The TianQin Gravitational Wave summer school was organised by Dr Yi-ming Hu and held at the Zhuhai Campus of Sun Yat-Sen University (SYSU). Approximately 80 students were involved, of which 50 were from SYSU. The school organised lectures and social events, as well as interactions with experts in the field. Lecturers from 10 universities were involved, including five members of the GrEAT Network (Professor Ik Siong Heng, Professor Giles Hammond, Professor Martin Hendy and Professor Tim Sumner).

Southampton Master School

The programme consisted of a four-day summer school-level series of master-class lectures on relativistic fluid dynamics and applications. Aimed at postgraduates and postdocs, the lectures covered a range of topics, from formulation to input physics and numerical simulations.

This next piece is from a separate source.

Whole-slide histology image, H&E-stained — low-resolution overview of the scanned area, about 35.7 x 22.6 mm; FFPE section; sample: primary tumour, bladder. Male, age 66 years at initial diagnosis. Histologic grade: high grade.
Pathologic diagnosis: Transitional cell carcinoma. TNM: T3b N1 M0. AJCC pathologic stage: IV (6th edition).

The aim was to explain what enters into state- of-the-art numerical relativity simulations of neutron star mergers, and explore what has to be done in order to develop a new generation of more realistic simulations – areas where the Southampton group has particular expertise and interests. The event was designed to be informal and collaborative, with students having the opportunity to present their own research.

Various experts in the field were invited to take part and give the lectures, such as LIGO member, Greg Comer. Over 20 students attended the classes, including six students from China, six from India, and other students from the UK.

University of Birmingham

A master class has been organised, where students will be given lectures for about a week by experts in the gravitational wave field. The students partake in a series of challenges and projects. At the end of the week, they

are paired together and take part in projects at various institutions involved in the GrEAT Network. The students work alongside expert researchers in the fields of experimental and data analysis – both of which are key elements for gravitational-wave detectors.

SOME OPPORTUNITIES IN GRAVITATIONAL-WAVE ASTRONOMY

• The LIGO Laboratory offers Research Experience for Undergraduates (REU) summer internships at Caltech and at the Hanford and Livingston Observatories: https://labcit.ligo.caltech.edu/LIGO_web/students/SURF/

• Louisiana State University and the University of Florida offer REU internships in physics and astronomy, including gravitational-wave detection, numerical relativity and general relativity.

• In Canada, the National Science and Engineering Research Council (NSERC) funds undergraduate student research awards (USRAs). Opportunities for work in gravitational-wave detection and LIGO are available.

• The ARC Centre of Excellence for Gravitational Wave Discovery (OzGrav) is an excellent source of information and has various opportunities open to people based in Australia. For example, keep an eye out for its education and outreach activities, study opportunities and mentorship programmes: www.ozgrav.org

• Consider looking up your local university to see if they offer any opportunities such as workshops, lectures or summer schools relating to gravitational waves.